### Goal of the exercise
Nothing but the pictures may be left out. Restate the rest of the entries word for word.

### Data section
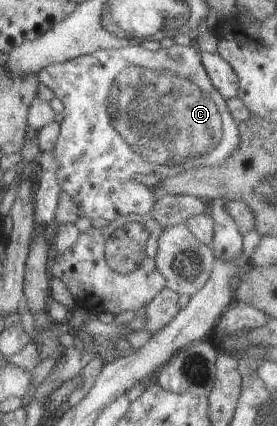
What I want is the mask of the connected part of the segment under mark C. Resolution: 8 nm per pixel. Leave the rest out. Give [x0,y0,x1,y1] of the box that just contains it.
[36,41,239,223]

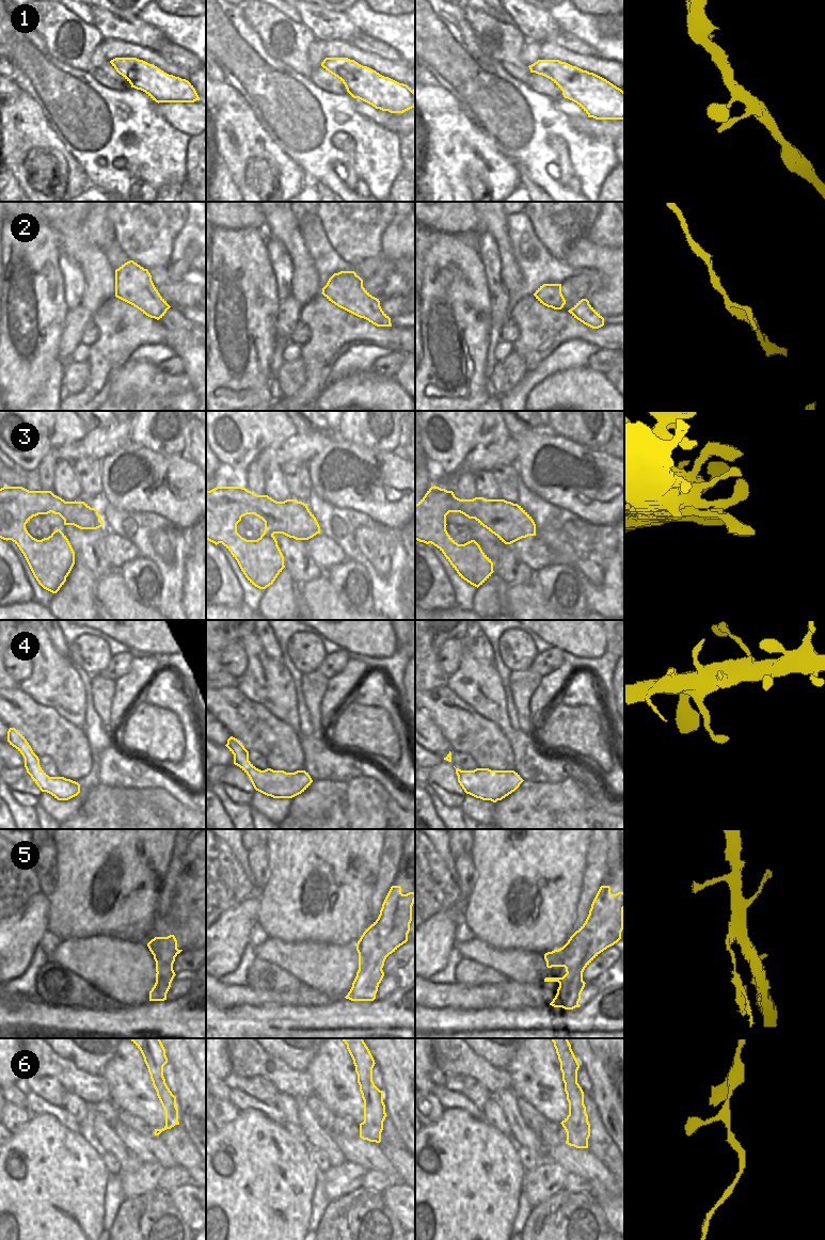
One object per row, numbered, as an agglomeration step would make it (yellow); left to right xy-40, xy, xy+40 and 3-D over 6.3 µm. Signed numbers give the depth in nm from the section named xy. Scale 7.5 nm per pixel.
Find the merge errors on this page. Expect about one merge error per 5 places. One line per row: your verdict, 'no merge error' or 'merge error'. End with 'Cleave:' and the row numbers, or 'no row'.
1: no merge error
2: no merge error
3: no merge error
4: no merge error
5: merge error
6: no merge error
Cleave: 5

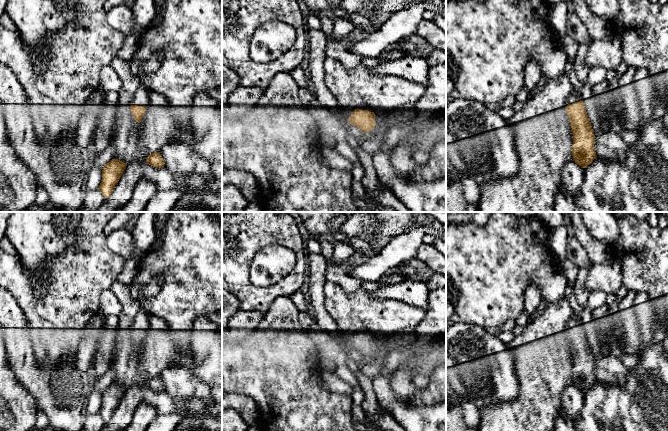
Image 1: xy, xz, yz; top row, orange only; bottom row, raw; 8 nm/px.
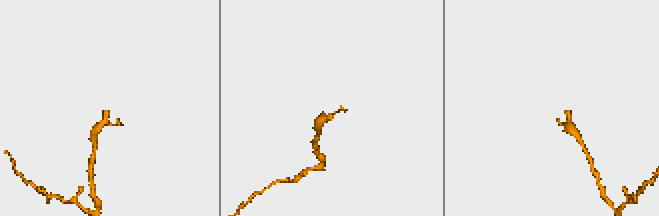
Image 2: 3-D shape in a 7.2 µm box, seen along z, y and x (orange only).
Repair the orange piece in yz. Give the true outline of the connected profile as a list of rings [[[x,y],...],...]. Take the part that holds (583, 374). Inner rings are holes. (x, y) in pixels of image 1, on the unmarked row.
[[[574,312],[566,327],[565,332],[573,358],[573,384],[582,392],[586,392],[597,382],[594,371],[595,359],[582,321]]]

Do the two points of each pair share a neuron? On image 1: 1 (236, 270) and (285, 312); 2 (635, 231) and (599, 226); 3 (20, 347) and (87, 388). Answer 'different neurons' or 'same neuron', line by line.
1: different neurons
2: different neurons
3: same neuron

### Answer
What I want is the mask of the connected part of the segment under mark C. Resolution: 8 nm per pixel. Leave the rest out. Give [x0,y0,x1,y1] of the box that just contains it.
[36,41,239,223]

One object per row, numbered, as an agglomeration step would make it (yellow); left to right xy-40, xy, xy+40 and 3-D over 6.3 µm. Signed numbers give the depth in nm from the section named xy. Scale 7.5 nm per pixel.
Find the merge errors on this page. Expect about one merge error per 5 places. One line per row: your verdict, 'no merge error' or 'merge error'. End with 'Cleave:' and the row numbers, or 'no row'.
1: no merge error
2: no merge error
3: no merge error
4: no merge error
5: merge error
6: no merge error
Cleave: 5

Image 1: xy, xz, yz; top row, orange only; bottom row, raw; 8 nm/px.
Image 2: 3-D shape in a 7.2 µm box, seen along z, y and x (orange only).
Repair the orange piece in yz. Give the true outline of the connected profile as a list of rings [[[x,y],...],...]. Take the part that holds (583, 374). Inner rings are holes. (x, y) in pixels of image 1, on the unmarked row.
[[[574,312],[566,327],[565,332],[573,358],[573,384],[582,392],[586,392],[597,382],[594,371],[595,359],[582,321]]]

Do the two points of each pair share a neuron? On image 1: 1 (236, 270) and (285, 312); 2 (635, 231) and (599, 226); 3 (20, 347) and (87, 388). Answer 'different neurons' or 'same neuron', line by line.
1: different neurons
2: different neurons
3: same neuron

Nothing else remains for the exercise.